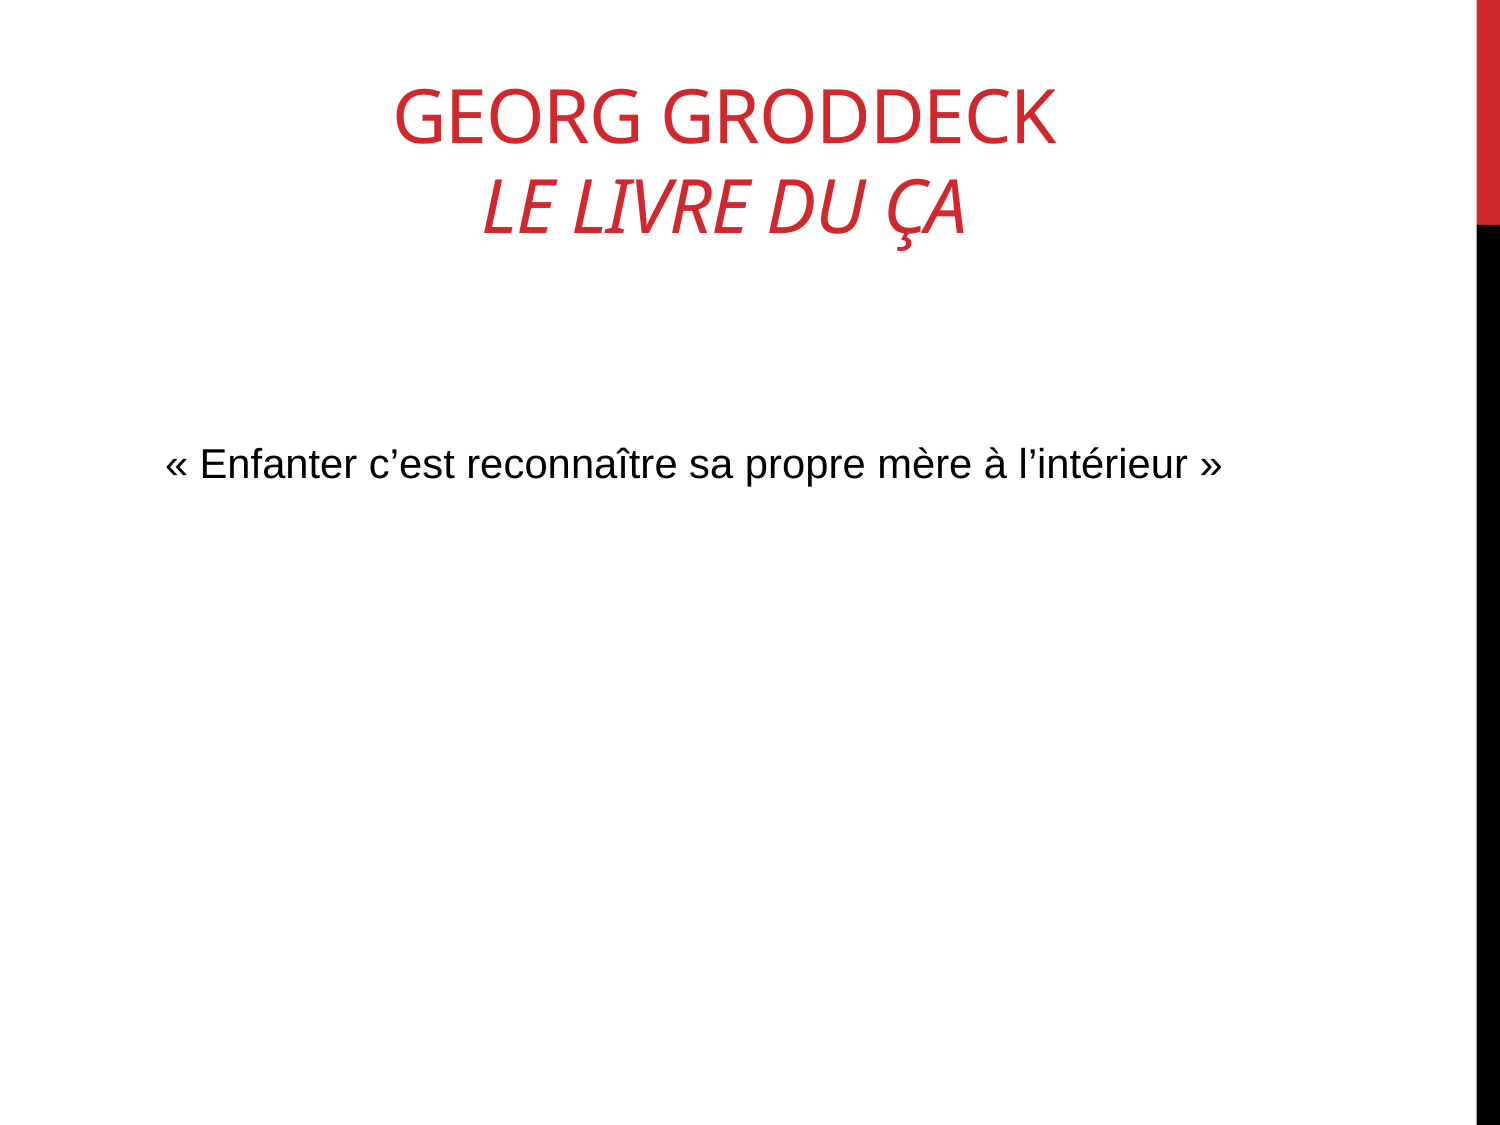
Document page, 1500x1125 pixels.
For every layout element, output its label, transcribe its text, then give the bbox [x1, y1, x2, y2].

list « Enfanter c’est reconnaître sa propre mère à l’intérieur » [75, 287, 1325, 1005]
title GEORG GRODDECK LE LIVRE DU ÇA [259, 30, 1210, 256]
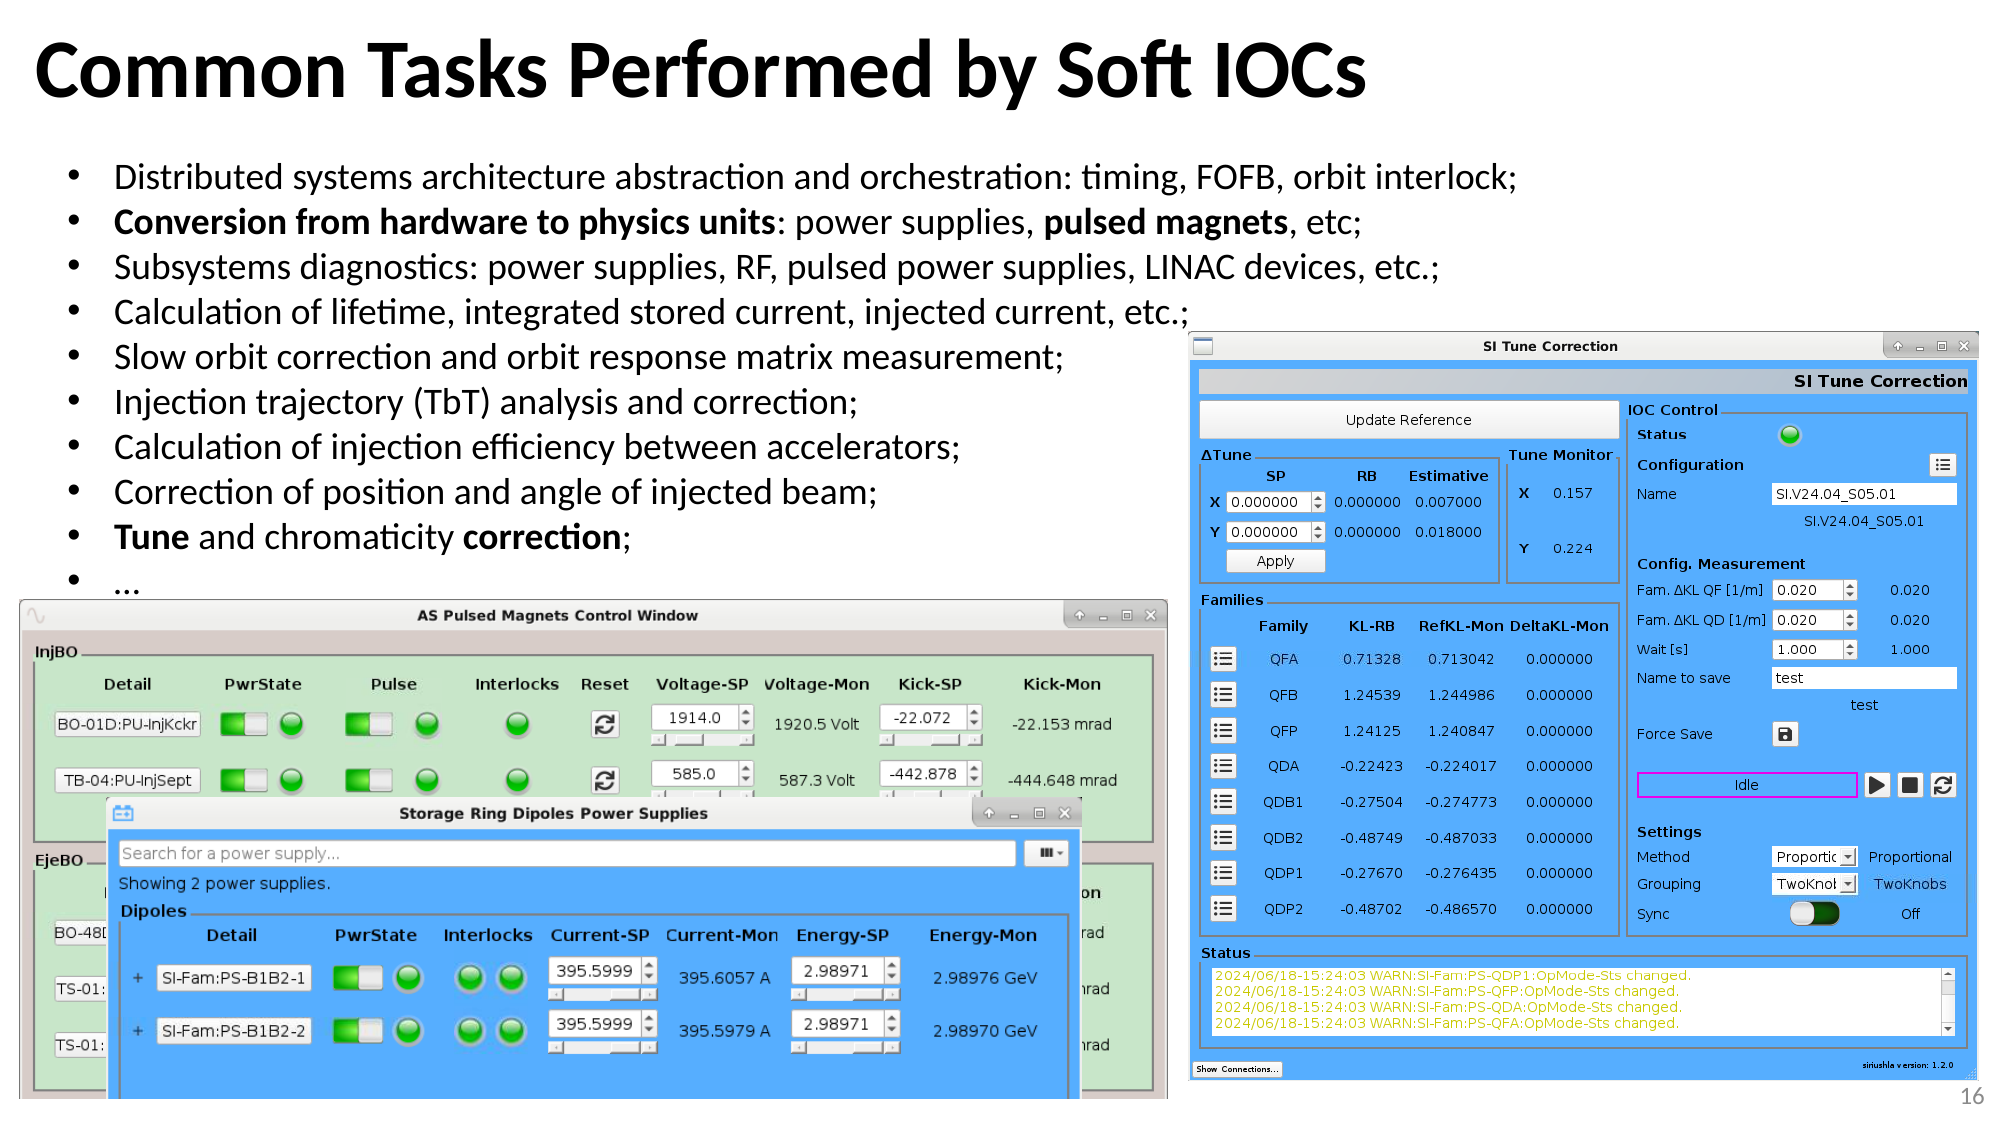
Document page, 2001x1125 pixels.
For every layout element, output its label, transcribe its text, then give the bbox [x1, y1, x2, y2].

slide_number 16 [1550, 1065, 2000, 1125]
text_box Common Tasks Performed by Soft IOCs [20, 14, 1760, 127]
picture [19, 599, 1168, 1099]
picture [1188, 331, 1979, 1081]
text_box Distributed systems architecture abstraction and orchestration: timing, FOFB, orbit interlock; Conversion from hardware to physics units: power supplies, pulsed magnets, etc; Subsystems diagnostics: power supplies, RF, pulsed power supplies, LINAC devices, etc.; Calculation of lifetime, integrated stored current, injected current, etc.; Slow orbit correction and orbit response matrix measurement; Injection trajectory (TbT) analysis and correction; Calculation of injection efficiency between accelerators; Correction of position and angle of injected beam; Tune and chromaticity correction; … [52, 144, 1687, 610]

**THE PROBLEM:** Your task is to restate word for word the lines from the top of the data to the line containing "Document page, 2001x1125 pixels.", both ends included, with every picture left out.

**OUTPUT:**
Document page, 1500x1125 pixels.
For every layout element, output its label, transcribe its text, then give the bbox [x1, y1, x2, y2].

list « Enfanter c’est reconnaître sa propre mère à l’intérieur » [75, 287, 1325, 1005]
title GEORG GRODDECK LE LIVRE DU ÇA [259, 30, 1210, 256]
Document page, 2001x1125 pixels.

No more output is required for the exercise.